Zweitens: Die Demokratie in ihrem ursprünglichen Verständnis existiert in Griechenland nicht mehr. Sie war schon lange sehr beschädigt. Aber in der anhaltenden wirtschaftlichen, moralischen und kulturellen Krise hat das grundlegendste demokratische Prinzip - dass das Volk der Souverän sei - jede gesellschaftspolitische Grundlage verloren.
Drittens: Selbst in dieser größten Not der letzten Jahre konnte sich in Griechenland keine Zivilgesellschaft außerhalb der Parteistrukturen entwickeln. Und das Tragische an dieser Situation ist, dass sich zu Beginn der Krise 2010 die Interessen der mächtigen europäischen Länder Deutschland und Frankreich mit den Interessen des mafiösen griechischen Herrschaftssystems vereinbaren ließen. Weder die deutsche noch die französische Regierung wollte ihren Wählern die Wahrheit zumuten, dass sich ihre Banken in Griechenland verzockt hatten und mit mehr als 100 Milliarden gerettet werden mussten. Die "gierigen und faulen Griechen" bekamen die alleinige Schuld - aber nicht die Rettungsgelder. Diese flossen direkt an die französischen, deutschen und anderen Banken. Diese Transaktion konnte nur zusammen mit den alten korrupten Parteikadern in Griechenland durchgeführt werden, die in ihrem Streben nach Machterhalt und aus ihrer Angst heraus, im Gefängnis zu landen - allem zustimmten und alles durchsetzten, was in Brüssel und Berlin angeordnet wurde. Das oligarchische System Griechenlands wurde also in den ersten Krisenjahren nicht nur verschont, sondern ausgebaut.

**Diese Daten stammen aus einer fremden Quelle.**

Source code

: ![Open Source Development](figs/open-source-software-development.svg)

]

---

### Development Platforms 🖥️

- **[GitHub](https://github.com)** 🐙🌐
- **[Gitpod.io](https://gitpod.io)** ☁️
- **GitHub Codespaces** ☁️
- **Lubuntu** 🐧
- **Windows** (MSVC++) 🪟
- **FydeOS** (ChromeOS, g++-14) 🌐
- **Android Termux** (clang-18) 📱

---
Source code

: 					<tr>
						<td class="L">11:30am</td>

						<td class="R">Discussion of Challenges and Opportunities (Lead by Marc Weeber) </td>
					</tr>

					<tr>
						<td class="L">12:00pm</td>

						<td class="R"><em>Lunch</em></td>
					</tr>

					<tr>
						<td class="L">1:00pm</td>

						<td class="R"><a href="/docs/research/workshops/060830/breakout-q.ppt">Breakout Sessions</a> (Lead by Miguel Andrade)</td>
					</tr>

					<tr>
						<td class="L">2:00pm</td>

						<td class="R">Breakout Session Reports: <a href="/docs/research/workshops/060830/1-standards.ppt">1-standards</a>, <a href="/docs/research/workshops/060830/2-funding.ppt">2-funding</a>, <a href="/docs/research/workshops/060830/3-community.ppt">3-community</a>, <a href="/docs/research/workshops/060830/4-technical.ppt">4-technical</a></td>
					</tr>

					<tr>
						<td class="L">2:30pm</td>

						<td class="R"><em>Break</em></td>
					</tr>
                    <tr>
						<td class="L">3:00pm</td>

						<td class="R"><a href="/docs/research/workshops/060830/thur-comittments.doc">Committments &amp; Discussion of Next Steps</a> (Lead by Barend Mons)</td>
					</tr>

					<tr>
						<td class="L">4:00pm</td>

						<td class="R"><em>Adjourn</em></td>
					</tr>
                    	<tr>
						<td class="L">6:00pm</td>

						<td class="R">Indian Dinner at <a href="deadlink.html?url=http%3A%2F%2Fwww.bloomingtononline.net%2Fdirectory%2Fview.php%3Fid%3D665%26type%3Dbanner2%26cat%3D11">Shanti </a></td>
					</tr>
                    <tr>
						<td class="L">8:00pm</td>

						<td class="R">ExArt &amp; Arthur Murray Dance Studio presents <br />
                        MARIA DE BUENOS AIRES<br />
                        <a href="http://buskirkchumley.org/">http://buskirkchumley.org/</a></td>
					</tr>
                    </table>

Die Bananenrepublik ist tot

Die griechische Bevölkerung ist dramatisch verarmt, die Banken sind gerettet, und die europäischen Steuerzahler haften. Was für eine Bilanz! Festgeschrieben im dritten sogenannten Rettungspaket.
Meine griechische Heimat war jahrzehntelang eine Bananenrepublik. Jetzt ist sie tot.

Asteris Kutulas, 1960 in Oradea (Rumänien) als Sohn griechischer politischer Emigranten geboren; 1968 Übersiedlung nach Dresden; Abitur an der Kreuzschule; 1979 bis 1984 Studium der Germanistik in Leipzig; seit 1986 im europäischen Konzertmanagement tätig; seit 1981 zahlreiche Übersetzungen aus dem Griechischen (Ritsos, Elytis, Kavafis, Seferis, Theodorakis, Engonopoulos u.a.); Herausgeber der inoffiziellen Publikationsreihe Bizarre Städte (1987-1989) und der Zeitschrift Sondeur (1990/91); seit 1989 Musik- und Eventproduzent, Autor und Filmemacher; lebt in Berlin.